Fora do Centro, pautava seu comportamento segundo os interesses imediatos, atrelados aos ganhos e conquistas que tanto o envaideciam como homem bem sucedido.

Apresentava-se com esmero e apuro, cuidando da aparência porque sabia que o mundo valorizava o exterior acima de tudo e, com uma boa figura, conseguiria bons relacionamentos.

Nas atividades comerciais e negociais onde se desenvolvia, Peixoto primava pela astuciosa inteligência, sabendo calcular as perdas e os ganhos da transação com a rapidez de uma máquina moderna, conseguindo tirar de seus negócios lauta fatia de lucros que não corresponderiam, tão somente, ao justo quinhão que lhe caberia.

Peixoto, no entanto, não trazia nenhuma preocupação de consciência, uma vez que, apesar do cristianismo espírita em cujo barco se metera há tantos anos, partilhava da convicção de que o centro espírita era o centro e o mundo era o mundo.

- A gente não nasceu no centro espírita.
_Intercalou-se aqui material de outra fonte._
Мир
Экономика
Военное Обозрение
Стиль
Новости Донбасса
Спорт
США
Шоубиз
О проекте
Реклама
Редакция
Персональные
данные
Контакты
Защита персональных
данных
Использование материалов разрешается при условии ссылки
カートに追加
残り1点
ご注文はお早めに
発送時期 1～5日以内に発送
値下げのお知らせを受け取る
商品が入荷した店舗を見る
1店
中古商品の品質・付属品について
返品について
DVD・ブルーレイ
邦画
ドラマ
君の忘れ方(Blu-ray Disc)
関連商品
A gente vai lá pra ajudar os espíritos, pra recebê-los como médiuns, pra fazer a nossa parte de caridade, cumprindo nossa obrigação. No entanto, depois, a gente tem de voltar para casa, onde nos esperam as tarefas do abastecimento, as necessidades do vestuário, a conta de água, de luz, de telefone, os vazamentos do encanamento, o gás, a gasolina do automóvel, os bancos que cobram, tudo isso precisa ser enfrentado e não serão os espíritos que vão pagar nossas contas – argumentava ele consigo mesmo, repetindo estes conceitos à boca pequena, sempre que algum interessado em esclarecimentos se acercava dele trazendo a discussão religiosa para o terreno da sobrevivência, no eterno conflito entre os ensinamentos do Evangelho e as ambições na vida pessoal.
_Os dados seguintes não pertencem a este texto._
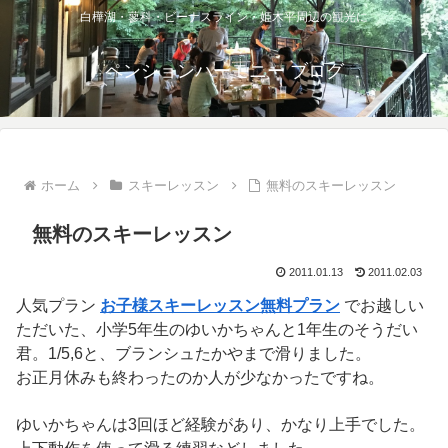
白樺湖・蓼科・ビーナスライン・姫木平周辺の観光に
ペンションハーモニー ブログ
ホーム
スキーレッスン
無料のスキーレッスン
無料のスキーレッスン
2011.01.13
2011.02.03
人気プラン
お子様スキーレッスン無料プラン
でお越しい
ただいた、小学5年生のゆいかちゃんと1年生のそうだい
君。1/5,6と、ブランシュたかやまで滑りました。
お正月休みも終わったのか人が少なかったですね。
ゆいかちゃんは3回ほど経験があり、かなり上手でした。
O mentor espiritual da instituição, Ribeiro, bem conhecia os modos estranhos de Peixoto, mas, sem desejar pressionar o velho cooperador, observava o pouco desenvolvimento de suas faculdades mediúnicas, sempre predispostas apenas a um tipo de uso, aquele que favorecia a comunicação de entidades infelizes, espíritos agressivos, entidades desencarnadas ainda muito presas à matéria e aos bens do mundo.

Parecia que os dirigentes invisíveis tentavam auxiliar Peixoto a despertar para as responsabilidades mais profundas do viver, colocando ao seu redor entidades sintonizadas a interesses iguais aos dele ou, como acontecia muitas vezes, permitindo que os Espíritos que se imantavam ao médium durante seus trabalhos diários trouxessem sua palavra através daquele mesmo indivíduo que obsediavam.

Nada, no entanto, parecia fazer Peixoto modificar seu caráter infantil para as coisas do espírito.

Às reuniões mediúnicas, comparecia com sincero desejo de entregar-se ao trabalho do bem, orando, pedindo a Deus e aos seus mentores espirituais que se valessem dele para o amparo aos irmãos invisíveis mais necessitados. Ele, porém não conseguia aumentar o teor de vibrações por estar mental e emocionalmente viciado nos compromissos inferiores dos ganhos e dos interesses pessoais.

Inúmeras vezes, suas orações mais secretas eram súplicas aos Espíritos para que seus negócios fossem bem sucedidos ou para que os planos de investimento que fazia conseguissem o sucesso almejado.

Espírito Lucius;
Psicografia de André Luiz Ruiz;
Do livro: Herdeiros do Novo Mundo, cap. 10.